--- PROVIDED PASSAGE ---
Issues & Insights: Nonprofits More Susceptible to Fraud for a Variety of Reasons

Posted by Paul O'Grady

Got an employee who never takes a vacation? Does your controller always bring you invoices to sign at the end of the day on Fridays as you’re preparing to leave? Are your financial statements and bank reconciliations perpetually late? If so, you and your organization could be the victims of fraud. In the following article, Armanino McKenna Partners Jeff Stegner and Paul O’Grady discuss how to recognize the signs of fraud and how you’re organization can greatly reduce its risk of fraud with just a few simple organizational and process changes.

In its bi-annual Report to the Nation, the Association of Certified Fraud Examiners captures nationwide data from police, court and insurance records and delivers the scary results: fraud continues to be rampant and widespread, touching all business categories and industries. In fact, organizations on average lose 5 percent of their annual revenue to occupational fraud perpetrated by employees. Additionally, financial statement audits are attributed with discovering 7% of fraudulent activity.

--- SOURCE INFORMATION ---
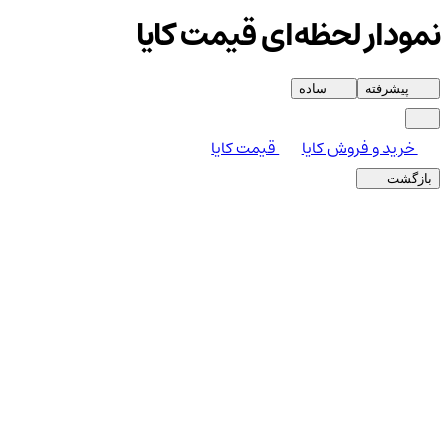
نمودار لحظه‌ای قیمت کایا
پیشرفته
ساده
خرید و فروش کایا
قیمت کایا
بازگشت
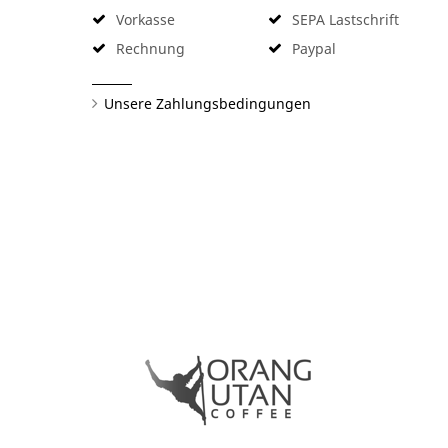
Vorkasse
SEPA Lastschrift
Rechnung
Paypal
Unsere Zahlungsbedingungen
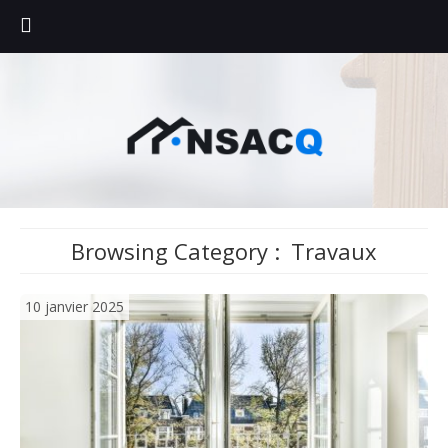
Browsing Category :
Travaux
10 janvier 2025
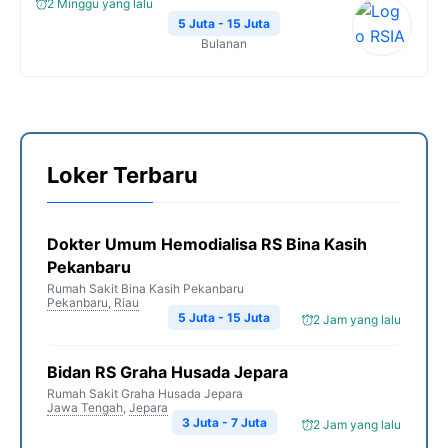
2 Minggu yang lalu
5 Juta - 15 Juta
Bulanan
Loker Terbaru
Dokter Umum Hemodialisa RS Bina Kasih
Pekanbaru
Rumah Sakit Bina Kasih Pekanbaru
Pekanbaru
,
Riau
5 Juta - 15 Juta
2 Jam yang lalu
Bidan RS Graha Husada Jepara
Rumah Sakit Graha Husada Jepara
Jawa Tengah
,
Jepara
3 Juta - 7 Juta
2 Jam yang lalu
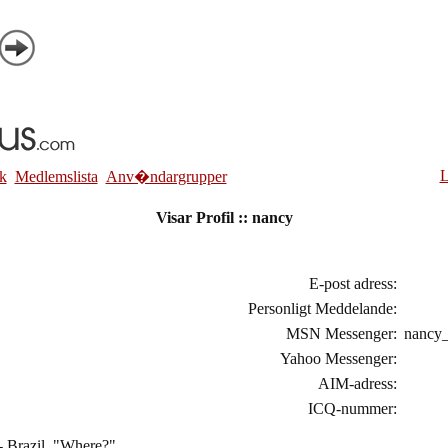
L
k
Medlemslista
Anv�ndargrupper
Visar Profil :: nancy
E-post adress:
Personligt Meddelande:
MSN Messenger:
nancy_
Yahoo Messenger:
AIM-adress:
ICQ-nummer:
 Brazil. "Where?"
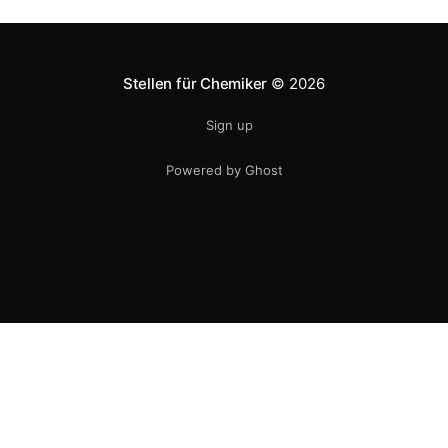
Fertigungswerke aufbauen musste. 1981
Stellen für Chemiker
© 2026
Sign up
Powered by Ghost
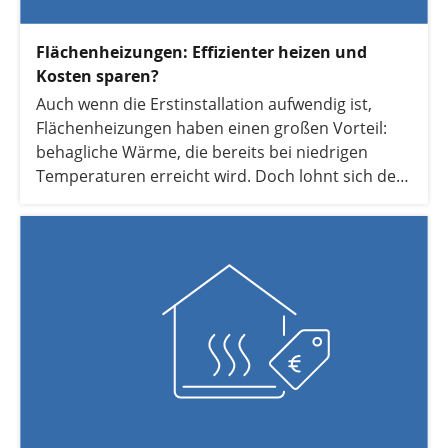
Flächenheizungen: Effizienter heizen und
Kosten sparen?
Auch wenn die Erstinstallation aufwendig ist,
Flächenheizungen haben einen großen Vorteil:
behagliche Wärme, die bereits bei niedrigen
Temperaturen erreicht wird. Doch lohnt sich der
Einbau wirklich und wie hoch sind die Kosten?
--
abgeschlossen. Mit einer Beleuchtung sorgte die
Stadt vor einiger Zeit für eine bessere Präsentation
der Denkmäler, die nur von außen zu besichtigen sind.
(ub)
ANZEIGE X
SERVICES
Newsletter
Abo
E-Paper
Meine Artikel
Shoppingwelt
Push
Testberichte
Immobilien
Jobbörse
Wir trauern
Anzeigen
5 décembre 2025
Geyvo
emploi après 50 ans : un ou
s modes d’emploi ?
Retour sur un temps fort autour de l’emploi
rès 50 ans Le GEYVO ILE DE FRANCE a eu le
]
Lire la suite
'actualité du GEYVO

--- TO DO ---
(A) Print the part of the nonprofit fraud article that opens with the words containing "Posted by Paul" and closes with "and process changes.".
(B) According to the nonprofit fraud article, what percentage of their annual revenue do organizations lose on average to occupational fraud by employees?
(C) Pick up the nonprofit fraud article after its last sentence and continue writing it.

--- PER-TASK OUTPUTS ---
(A)
Posted by Paul O'Grady

Got an employee who never takes a vacation? Does your controller always bring you invoices to sign at the end of the day on Fridays as you’re preparing to leave? Are your financial statements and bank reconciliations perpetually late? If so, you and your organization could be the victims of fraud. In the following article, Armanino McKenna Partners Jeff Stegner and Paul O’Grady discuss how to recognize the signs of fraud and how you’re organization can greatly reduce its risk of fraud with just a few simple organizational and process changes.

(B) 5 percent

(C)
Nonprofit organizations, in particular, are susceptible to fraud. At a recent webinar conducted by Armanino McKenna on occupational fraud in nonprofits, 63 percent of attendees who responded to a polling question said that their organizations had experienced fraud in the past.

Jeff Stegner, an Armanino McKenna Partner and expert in fraud investigation and forensic accounting, says this isn’t surprising. “In many cases, nonprofits are more exposed to misappropriation of assets, goods and cash,” Stegner says. “With the current poor economy, the tendency to rationalize stealing and to give way to feelings of entitlement among employees increases. If you combine that with inadequate internal controls, you create an environment that is ripe for fraudulent activity.”

The mechanisms for perpetrating fraud are legion: check tampering, falsification of time sheets and expense reimbursements, skimming of cash, and even the creation of fictitious vendors and “ghost” employees set up to receive stolen funds, are all examples of occupational fraud that is experienced by nonprofit organizations.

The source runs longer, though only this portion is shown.